Source: Muscatine Journal and News-Tribune, Friday, December 29, 1944

Lt. Don Harrer Arrives Home From Prison Camp

Tells How Russians Entered Camp in Cossack Fashion

It was a great day at the George Harrer and Donald G. Harrer homes Tuesday and it started before 5 o'clock in the morning, for at that time the 2 families were already waiting at the station in Manly for the train from Jefferson Barracks, Mo., to come in, bringing as one of its passengers, Lt. Harrer, recently liberated prisoner of war.

Included among those who met the train were his wife, and his young son Tommy, whom he had never seen, his parents, Mr. and Mrs. George Harrer, his sister, little Miss Mary Ellen Harrer, his sister-in-law, Mrs. Robert Harrer, and Mrs. Betty Harrer's parents, Mr. and Mrs. Lee P. Loomis.

Lt. Harrer, a little thinner than usual but looking fine, arrived in New York Friday and reached the Jefferson Barracks reception center Monday morning. He had been liberated by the Russians from Stalag Luft 1 at Barth, Germany when they entered that camp on May 1. He had remained at the camp until May 13 and during that time had learned some of the Russian tactics.

The lieutenant told how the Russians came into the camp, friendly but in typical Cossack fashion -- unorganized, yelling, and on every type of vehicle imaginable. There were horses, bicycles, trucks, jeeps, and anything on wheels. No 2 had uniforms alike, he said.
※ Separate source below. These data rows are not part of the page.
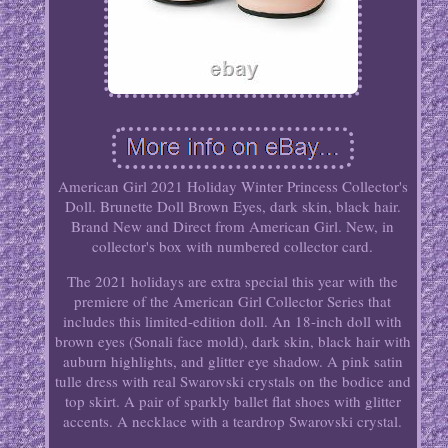
American Girl 2021 Holiday Winter Princess Collector's
Doll. Brunette Doll Brown Eyes, dark skin, black hair.
Brand New and Direct from American Girl. New, in
collector's box with numbered collector card.
The 2021 holidays are extra special this year with the
premiere of the American Girl Collector Series that
includes this limited-edition doll. An 18-inch doll with
brown eyes (Sonali face mold), dark skin, black hair with
auburn highlights, and glitter eye shadow. A pink satin
tulle dress with real Swarovski crystals on the bodice and
top skirt. A pair of sparkly ballet flat shoes with glitter
accents. A necklace with a teardrop Swarovski crystal.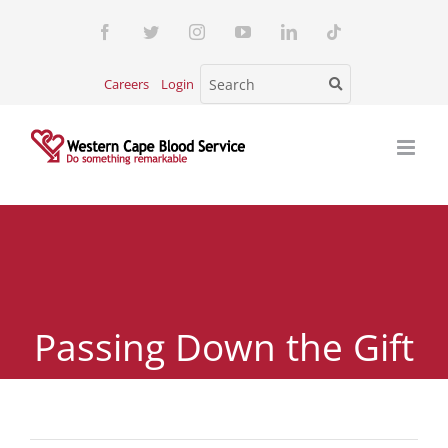
Skip
Facebook
Twitter
Instagram
YouTube
LinkedIn
Tiktok
to
content
Careers
Login
Passing Down the Gift
of Life: Teaching the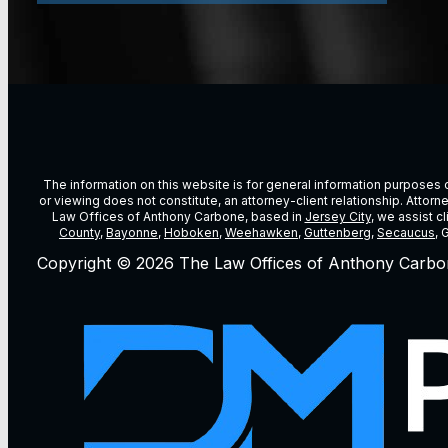
The information on this website is for general information purposes on
or viewing does not constitute, an attorney-client relationship. Attor
Law Offices of Anthony Carbone, based in
Jersey City
, we assist c
County
,
Bayonne
,
Hoboken
,
Weehawken
,
Guttenberg
,
Secaucus
, 
Copyright © 2026 The Law Offices of Anthony Carbo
The apparent lack of organization in this wild advance Russian army is purposeful, said Lt. Harrer. They come into the enemy territory ahead of the regularly organized units for the purpose of creating terror.
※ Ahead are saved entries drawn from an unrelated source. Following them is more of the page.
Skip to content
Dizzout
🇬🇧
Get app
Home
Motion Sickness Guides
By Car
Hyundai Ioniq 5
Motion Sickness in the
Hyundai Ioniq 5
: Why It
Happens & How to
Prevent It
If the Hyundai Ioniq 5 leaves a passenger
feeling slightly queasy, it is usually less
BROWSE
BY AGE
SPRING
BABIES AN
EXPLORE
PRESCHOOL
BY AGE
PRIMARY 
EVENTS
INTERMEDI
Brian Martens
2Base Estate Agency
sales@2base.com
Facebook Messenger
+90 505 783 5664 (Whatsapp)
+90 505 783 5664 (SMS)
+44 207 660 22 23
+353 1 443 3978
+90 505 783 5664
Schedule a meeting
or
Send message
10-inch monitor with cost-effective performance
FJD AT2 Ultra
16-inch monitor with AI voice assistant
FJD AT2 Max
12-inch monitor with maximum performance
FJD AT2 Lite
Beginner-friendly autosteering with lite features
They drove hogs and cows into the camp saying "There you are; help yourself -- anything the Germans have got, you can have it." And so the internees had to do their own butchering.

The camp at Barth was among the best situated of the camps, only 40 miles form the Red Cross supply center at Lubeck, though toward the last, through some change in the organization, they were receiving no supplies, Lt. Harrer said.

Source: Mason City Globe-Gazette, June 19, 1945 (photo included)

EVERYBODY'S HAPPY -- The cameramen found everybody happy at the Lt. Donald Harrer home at 1114 1st N.W. And there's good reason. The lieutenant, a prisoner of war when his son Tommy was born last July 9, came home this week to find him a boy any dad could be proud of. And no less credit goes to the little fellow's mother, Betty Hakes Harrer, who seems to have done right well by him. Tommy 's particular interest at this moment was in the black box that he figured the photographer brought out just for him.